When I first heard of ‘Kindness Week’, I chuckled a bit because I thought it was pathetic (in its strictest sense). Maybe I’m a pessimist when it comes to these sorts of things, but I really thought it was contemptibly inadequate.
Kindness Week had it’s inception seven years ago in Ottawa. It is the “flagship event” of an initiative called ‘Kind Ottawa’, who, as their site claims, is a “vibrant movement in [the] community, encouraging people to ‘choose to be kind’ ” (http://kindottawa.ca/about-2/).
The main reason I find it’s necessary to be critical is due to the fact that I was under the assumption that kindness was a basic value which was supposed to be taught by our parents. If not parents, then certainly in early childhood education. Money is spent towards initiatives which encourages people to ‘choose to be kind.’ Money which could and should be spent elsewhere.

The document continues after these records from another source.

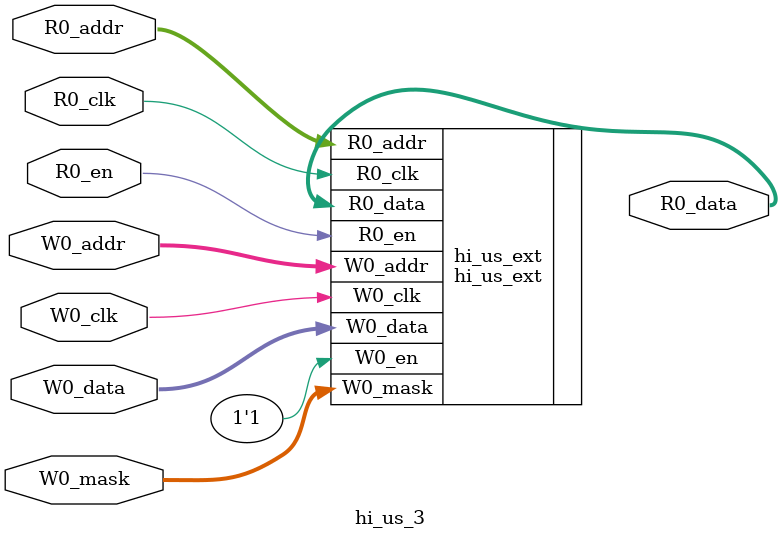
<source format=sv>
`ifndef RANDOMIZE
  `ifdef RANDOMIZE_REG_INIT
    `define RANDOMIZE
  `endif // RANDOMIZE_REG_INIT
`endif // not def RANDOMIZE
`ifndef RANDOMIZE
  `ifdef RANDOMIZE_MEM_INIT
    `define RANDOMIZE
  `endif // RANDOMIZE_MEM_INIT
`endif // not def RANDOMIZE

`ifndef RANDOM
  `define RANDOM $random
`endif // not def RANDOM

// Users can define 'PRINTF_COND' to add an extra gate to prints.
`ifndef PRINTF_COND_
  `ifdef PRINTF_COND
    `define PRINTF_COND_ (`PRINTF_COND)
  `else  // PRINTF_COND
    `define PRINTF_COND_ 1
  `endif // PRINTF_COND
`endif // not def PRINTF_COND_

// Users can define 'ASSERT_VERBOSE_COND' to add an extra gate to assert error printing.
`ifndef ASSERT_VERBOSE_COND_
  `ifdef ASSERT_VERBOSE_COND
    `define ASSERT_VERBOSE_COND_ (`ASSERT_VERBOSE_COND)
  `else  // ASSERT_VERBOSE_COND
    `define ASSERT_VERBOSE_COND_ 1
  `endif // ASSERT_VERBOSE_COND
`endif // not def ASSERT_VERBOSE_COND_

// Users can define 'STOP_COND' to add an extra gate to stop conditions.
`ifndef STOP_COND_
  `ifdef STOP_COND
    `define STOP_COND_ (`STOP_COND)
  `else  // STOP_COND
    `define STOP_COND_ 1
  `endif // STOP_COND
`endif // not def STOP_COND_

// Users can define INIT_RANDOM as general code that gets injected into the
// initializer block for modules with registers.
`ifndef INIT_RANDOM
  `define INIT_RANDOM
`endif // not def INIT_RANDOM

// If using random initialization, you can also define RANDOMIZE_DELAY to
// customize the delay used, otherwise 0.002 is used.
`ifndef RANDOMIZE_DELAY
  `define RANDOMIZE_DELAY 0.002
`endif // not def RANDOMIZE_DELAY

// Define INIT_RANDOM_PROLOG_ for use in our modules below.
`ifndef INIT_RANDOM_PROLOG_
  `ifdef RANDOMIZE
    `ifdef VERILATOR
      `define INIT_RANDOM_PROLOG_ `INIT_RANDOM
    `else  // VERILATOR
      `define INIT_RANDOM_PROLOG_ `INIT_RANDOM #`RANDOMIZE_DELAY begin end
    `endif // VERILATOR
  `else  // RANDOMIZE
    `define INIT_RANDOM_PROLOG_
  `endif // RANDOMIZE
`endif // not def INIT_RANDOM_PROLOG_

module hi_us_3(	// @[tage.scala:89:27]
  input  [6:0] R0_addr,
  input        R0_en,
               R0_clk,
  input  [6:0] W0_addr,
  input        W0_clk,
  input  [3:0] W0_data,
               W0_mask,
  output [3:0] R0_data
);

  hi_us_ext hi_us_ext (	// @[tage.scala:89:27]
    .R0_addr (R0_addr),
    .R0_en   (R0_en),
    .R0_clk  (R0_clk),
    .W0_addr (W0_addr),
    .W0_en   (1'h1),
    .W0_clk  (W0_clk),
    .W0_data (W0_data),
    .W0_mask (W0_mask),
    .R0_data (R0_data)
  );
endmodule


</source>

Scrolling through the site, I found a long list of supporters and sponsors. Among them are Ottawa’s political leaders, small companies, schools. According to them, it is only because of these supporters who ’employ their resources, experience and enthusiasm [which] bring Kindness Week to life in Ottawa.’ Commendable. Very much so, I guess.
Kindness is a fruit of the Holy Spirit. It is a trait even secular society values to some extent, perhaps not to the extent of altruism or complete sacrifice (see what the researchers from Université de Montreal and University of Ottawa wrote about Bl. Mother Teresa’s altruism).
What happens at the end, is that the root problem remains unaddressed.
What happens at the end is that politicians can add one more event to their list of accomplishment for social change.
What happens at the end is that each individual is let off the hook, relieved of responsibility for practicing kindness each day.
Tell me what’s wrong with this picture?